Sweet peas and mint naturally complement each other with their delightful­ly delicate, fresh flavours.

Katz amplifies the peas taste and nutritiona­l content by adding pea shoots to the saute.

As for texture, the sauteed butter lettuce counterbal­ances the mealiness of the peas, making for a smooth consistenc­y.

Makes 6 servings Prep time: 10 minutes Cook time: 15 minutes Ingredient­s

2 tbs extra virgin olive oil 1 large leek, white part only, rinsed and chopped Sea salt ¼ tsp freshly ground black pepper 300g frozen sweet peas, defrosted, or 465g freshly shelled peas 1 small head butter lettuce, torn into pieces 1 cup pea sprouts 2 tbs coarsely chopped mint, plus more for garnish 1.5 litres chicken stock 1 tbs freshly squeezed lemon juice, plus more if needed 6 tbs full-fat plain yoghurt, for garnish Pea shoots, for garnish (optional)

Method

Heat the olive oil in a soup pot over medium heat, then add the leek, a pinch of salt and the pepper and saute until translucen­t, about 5 minutes. Stir in the peas and the lettuce and another pinch of salt. Pour in 125ml of the stock to deglaze the pot, stirring to loosen any bits stuck to the bottom, and cook until the liquid is reduced by half. Remove from the heat.

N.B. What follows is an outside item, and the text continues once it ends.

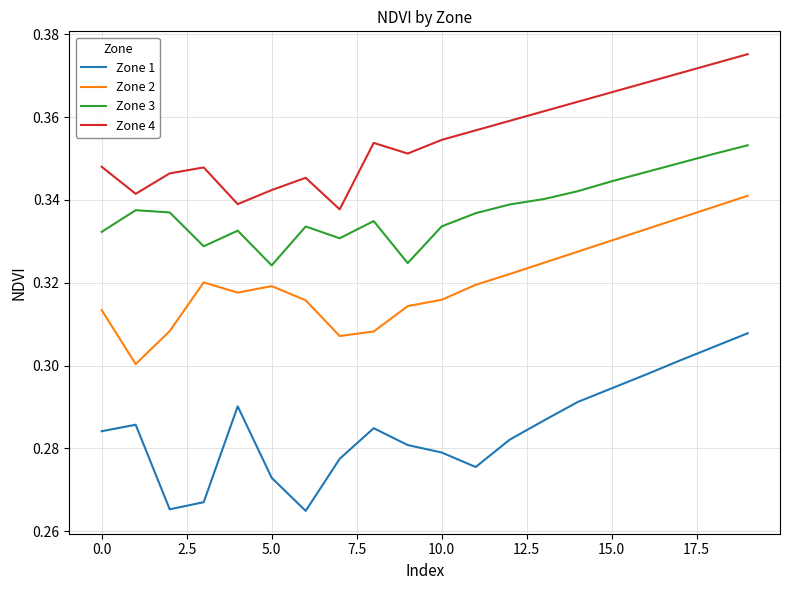

Is this an area chart (filled region under the line)?

No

Pour one-third of the remaining stock into a blender, add one-third of the vegetable mixture, one-third of the pea sprouts and the mint. Blend until smooth. Transfer to a soup pot over low heat.

Divide the remaining stock in half and repeat the process two more times. Stir in the lemon juice and ½ teaspoon salt. Taste; you may want to add an additional squeeze of lemon and a pinches of salt.

Serve garnished with the yoghurt, pea shoots and a bit of mint, or store in an airtight container in the refrigerat­or for up to five days or in the freezer for up to three months.